The power of Electrons… And a few electrolytes (Day 14)

Electron Microscope

My second Monday in vet school, we were told last week that this week in histology we’d be looking at Electron Microscopy which is a pretty big thing. I’d never seen an Electron Microscope before let alone learnt anything about it (apart from vague references). An electron Microscope is pretty powerful allowing you to see the different organelles within cells and maybe more importantly viruses which are too small to visualise otherwise.

The main lecture was on the cell structure and components which is pretty important and then after a couple of hours break it was time for practical. Something that still gets to me a little is seeing warning signs with symbols for death and yet not being able to read the text information which is kinda interesting. We get led into a prep room with a rather large sign like this, and loads of machinery and chemicals around.

The preparation for electron microscopy is different as it requires that the sections (or samples) of tissues to be examined be thinner (between 30nm – 60nm thick) which means damage is easier to do. Anyway samples are cleaned, chemically fixed and mounted in plastic to faciliate cutting. Now the actual cutting of sections is down by a machine called a ultramicrotome using a glass diamond blade under microscopic magnification. These samples are then mounted onto wire mesh grids which then can be examined under the electron microscope.

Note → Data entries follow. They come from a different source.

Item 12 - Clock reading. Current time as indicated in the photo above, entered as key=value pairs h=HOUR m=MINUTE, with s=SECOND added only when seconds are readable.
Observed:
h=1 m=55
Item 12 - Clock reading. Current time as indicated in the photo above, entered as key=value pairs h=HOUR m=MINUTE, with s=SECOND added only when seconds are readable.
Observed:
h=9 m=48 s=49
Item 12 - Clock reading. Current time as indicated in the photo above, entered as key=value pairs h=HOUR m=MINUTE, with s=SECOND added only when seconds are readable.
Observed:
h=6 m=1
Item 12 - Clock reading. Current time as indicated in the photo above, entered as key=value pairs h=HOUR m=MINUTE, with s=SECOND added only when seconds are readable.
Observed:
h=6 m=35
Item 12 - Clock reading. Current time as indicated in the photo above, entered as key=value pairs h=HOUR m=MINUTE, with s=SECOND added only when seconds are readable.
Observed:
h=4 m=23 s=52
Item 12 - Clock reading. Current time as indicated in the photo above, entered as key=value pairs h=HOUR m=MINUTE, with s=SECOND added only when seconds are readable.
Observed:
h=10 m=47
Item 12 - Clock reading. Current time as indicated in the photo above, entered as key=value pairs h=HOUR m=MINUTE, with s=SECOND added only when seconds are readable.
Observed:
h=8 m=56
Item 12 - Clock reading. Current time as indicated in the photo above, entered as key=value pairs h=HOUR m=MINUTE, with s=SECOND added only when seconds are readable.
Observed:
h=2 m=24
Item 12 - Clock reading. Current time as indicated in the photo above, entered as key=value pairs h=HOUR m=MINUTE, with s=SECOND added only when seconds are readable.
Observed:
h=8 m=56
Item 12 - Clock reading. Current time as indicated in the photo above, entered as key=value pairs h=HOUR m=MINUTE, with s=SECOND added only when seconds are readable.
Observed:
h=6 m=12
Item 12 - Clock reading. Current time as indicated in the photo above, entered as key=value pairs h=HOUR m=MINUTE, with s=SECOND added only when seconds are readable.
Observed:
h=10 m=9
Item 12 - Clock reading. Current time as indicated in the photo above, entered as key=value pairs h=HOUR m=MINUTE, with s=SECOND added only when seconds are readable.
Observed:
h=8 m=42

Now electron microscopy works by passing an electron beam through the sample at high temperature from an electron gun consisting of a cathode and anode before it goes through objectives and onto a recieving plate which converts the invisible electrons into a visual image for us humans. While being able to achieve incredible magnifcation the use of electrons mean that images from an electron microscope are in black and white. Just turning the microscope on takes several hours to warm it up (and eats a ton of electricity) however the university has two electron microscopes in working order that they purchased in 1980. I just need to find a reason to get to play with them myself 🙂

Electron Microscope
Electron Microscope

Arriving for Physiology later in the afternoon the lecture started of rather excitingly with electrolyte balances which is something I was looking forward to learning about. It rapidly changed focus however to another pretty common sense lecture sadly. The evening was then spent doing some revision for Genetics tommorow….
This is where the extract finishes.